One thing he does take a stand on is his conclusion that contrary to what some historians and economists have speculated, there was a robust market economy in commodities like tin and textiles. We've been brought up (or at least I have) to think that the economies of Mesopotamian and Egyptian kingdoms were command economies. The center collected grain as taxes and redistributed it as a way of obtaining services. And the central authority set the rate of exchange between grain and other products. That may be true for grain, but Professor Larsen demonstrates that there was a robust trade from Asur in northern Iraq up into Anatolia and that traders were in business to make a profit, and that the rate of exchange between the commodities they traded fluctuated. In fact it was the fluctuations that gave the traders an opportunity to make a profit through arbitrage. He might also have pointed out that there was substantial trade between regions -- from Mesopotamia into Iran and along the Persian Gulf coast down to Oman, at the very least.
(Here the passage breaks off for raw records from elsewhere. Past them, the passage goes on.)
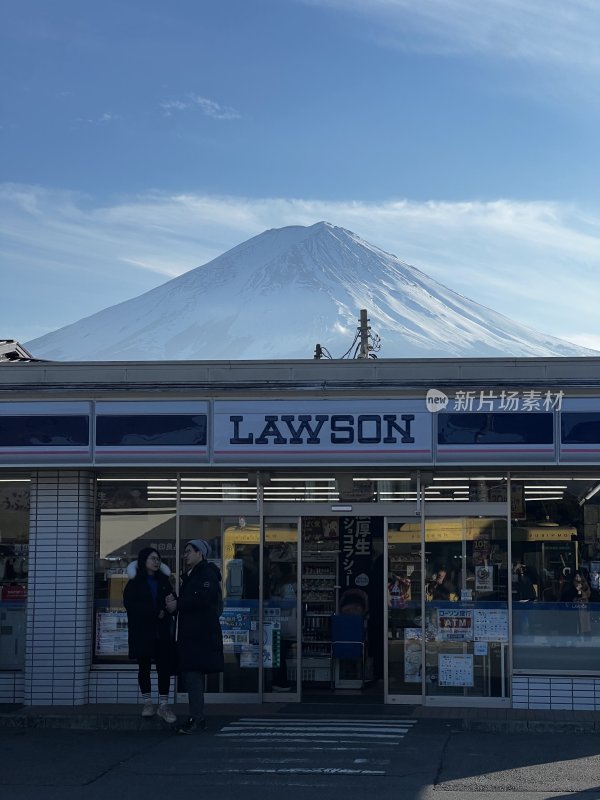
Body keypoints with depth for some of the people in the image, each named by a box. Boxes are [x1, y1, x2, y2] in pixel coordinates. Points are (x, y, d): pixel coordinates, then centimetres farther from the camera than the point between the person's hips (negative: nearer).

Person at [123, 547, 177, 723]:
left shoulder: (164, 581, 12)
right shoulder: (135, 583, 2)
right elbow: (130, 604, -10)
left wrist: (165, 611, -16)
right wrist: (155, 612, -16)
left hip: (162, 631, 2)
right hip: (142, 631, -2)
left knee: (164, 666, -4)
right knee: (144, 667, 4)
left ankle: (163, 705, -1)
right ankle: (147, 703, 15)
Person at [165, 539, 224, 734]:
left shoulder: (208, 572, -7)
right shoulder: (188, 575, 23)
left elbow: (203, 599, -20)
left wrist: (178, 604, -14)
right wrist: (174, 601, 2)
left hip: (201, 635, -10)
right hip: (189, 634, 10)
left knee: (193, 673, -14)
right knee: (188, 673, 11)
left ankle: (196, 720, -14)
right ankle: (198, 718, 17)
It seems very unlike that "international" trade in a wide range of both raw materials and man-made objects could have been subjected to the centralized control of a command economy, although the trade could certainly have been taxed by the central authority.
The writing is somewhat dense and quite detailed, and there are a few things that could have been explained better for the sake of general readers. For example, the concept of eponyms -- who were selected to run the affairs of Kanesh annually for a year, rather like Roman consuls -- should have been explained early in the book, not 100+ pages in. But anyone who's sufficiently interested in getting into this kind of detailed history will be able to get through it because Professor Larsen has done such a good job providing perspective. With that perspective, we can visualize in our minds the activities of the people who left the commercial, legal and family documents in the form of those thousands of clay tablets. Moreover, we can recognize ourselves. For example, a commercial disruption that seems analogous to the 2008 financial crisis may have overtaken the Assyrian merchants in Kanesh almost 4000 years ago. The Biblical prophet Jeremiah warns against the power of the Assyrian Empire 1100 years later, and one surprise for me learn that Asur, the mother city of Kanesh and linked in my mind to Assyria, was just a trading city in 1800 BCE. The book's hypotheses about how the city was run and the way its trading colonies were managed uses the analysis of thousands of clay tablets found in Kanesh. The structure of this trading colony bears more than a passing resemblance to the merchants' colonies of the Middle Ages and the settlements of European merchants in the Far East.
All in all, this is an intelligent and well-written piece of historical analysis of an ancient merchant society that looks pretty familiar in surprising ways.